Data supplied =

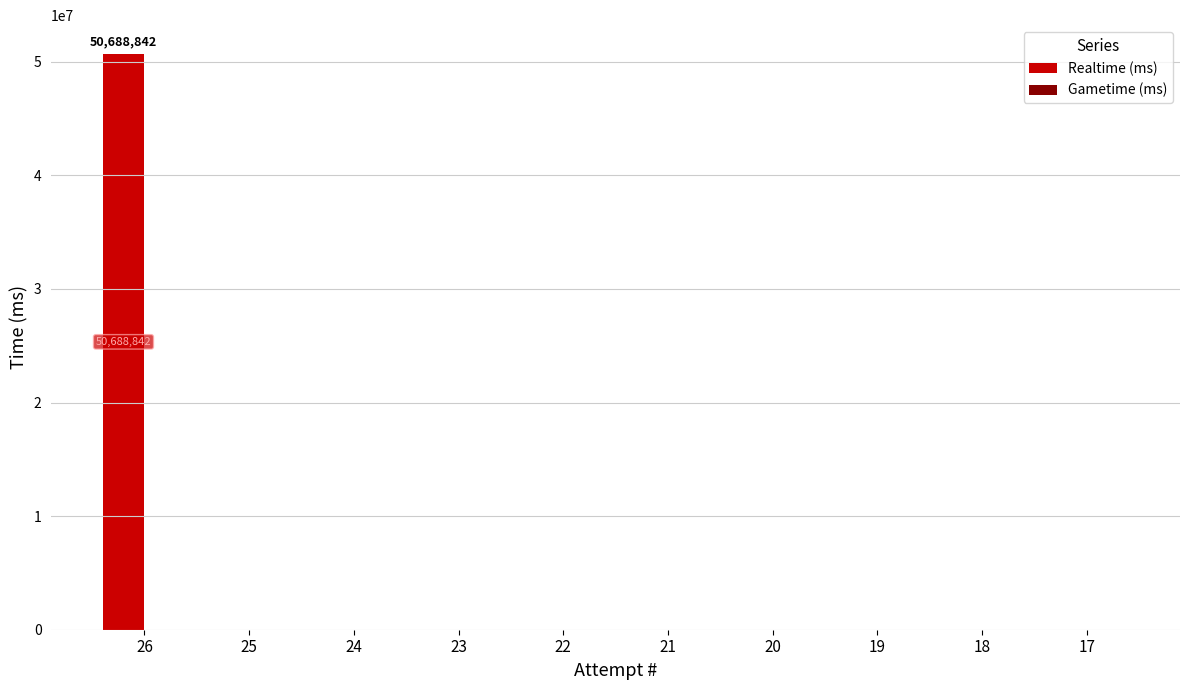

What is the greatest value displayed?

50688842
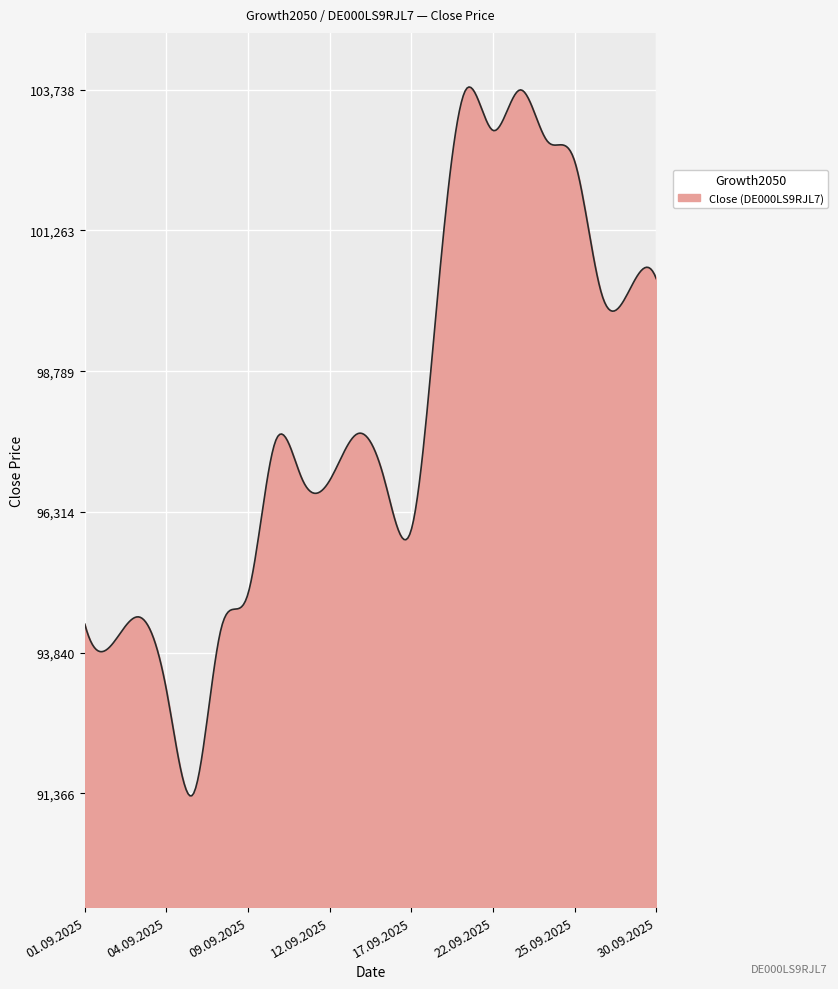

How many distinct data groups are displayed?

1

==

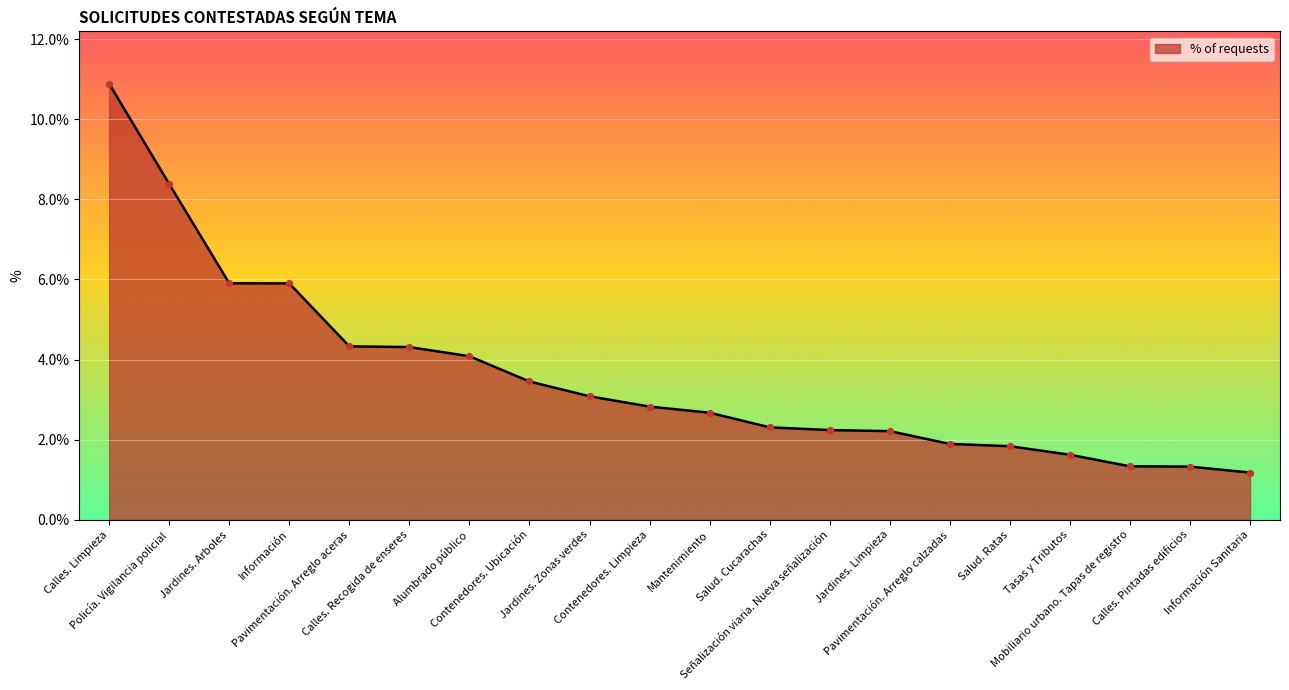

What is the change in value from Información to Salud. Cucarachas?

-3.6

==

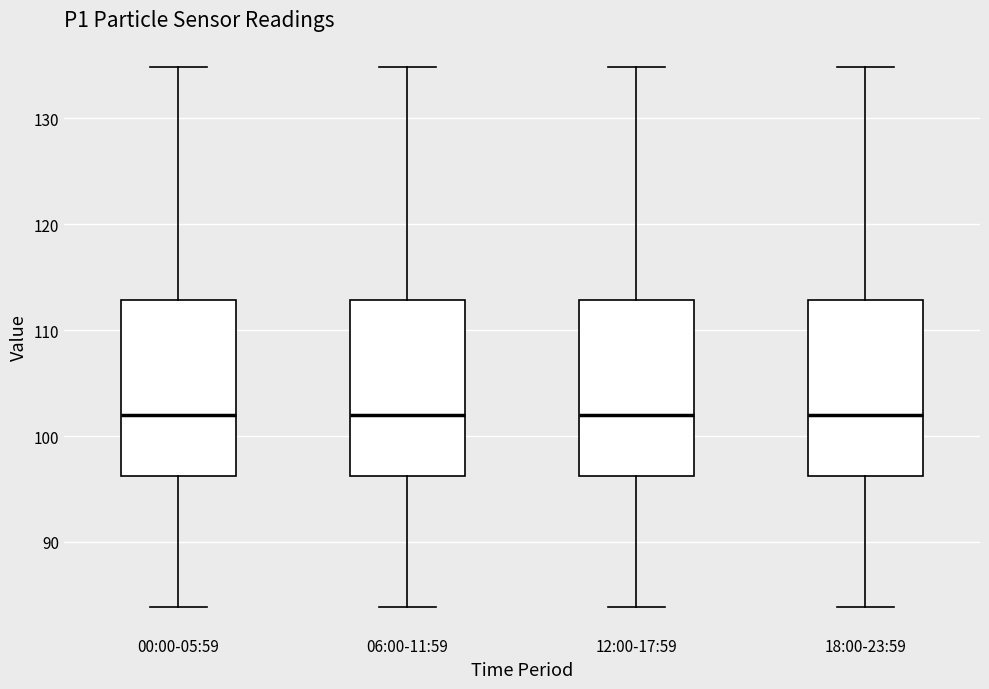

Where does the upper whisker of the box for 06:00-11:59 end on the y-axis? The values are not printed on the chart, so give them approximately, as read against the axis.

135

Instructions to follow = Rewrite the lines that begin with the one containing "What is the greatest value displayed?" and end with the one containing "How many distinct data groups are displayed?", swapping "displayed" for "shown" and keeping everything else the same. Leave out the pictures.

The completed task =
What is the greatest value shown?

50688842

How many distinct data groups are shown?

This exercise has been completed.